I do not see any "Integer.MAX_VALUE" limitation on the whole HDFS. That does not look right.
Created 11-29-2016 06:58 PM
I believe the only overall HDFS limit is determined by how much memory is available in the namenode.
Created 11-29-2016 07:04 PM
Adding in @Tom Lyon update. You can refer to the following link to check the memory requirement for NameNode based on the number of files. Which talks up to "150-200" million files and the memory settings accordingly. However file count can grow more than that i guess. I did not find any such limitation documented yet.
Created 11-29-2016 10:07 PM
The maximum number of files in HDFS depends on the amount of memory available for the NameNode.
Each file object and each block object takes about 150 bytes of the memory.
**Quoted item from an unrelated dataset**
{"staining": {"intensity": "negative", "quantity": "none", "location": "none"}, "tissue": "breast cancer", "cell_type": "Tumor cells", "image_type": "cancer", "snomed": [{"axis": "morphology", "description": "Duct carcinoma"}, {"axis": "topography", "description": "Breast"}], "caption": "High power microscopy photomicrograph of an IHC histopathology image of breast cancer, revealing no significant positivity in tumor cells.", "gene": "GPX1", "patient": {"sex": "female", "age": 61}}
For example, if you have 10 million files and each file has 1 one block each, then you would need about 3GB of memory for the NameNode.
If I had 10 million files, each using a block, then we would be using: 10 million + 10 million = 20 million * 150 = 3,000,000,000 bytes = 3 GB MEMORY. Keep in mind the NameNode will need memory for other processes. So to support 10 million files then your NameNode will need much more than 3GB of memory.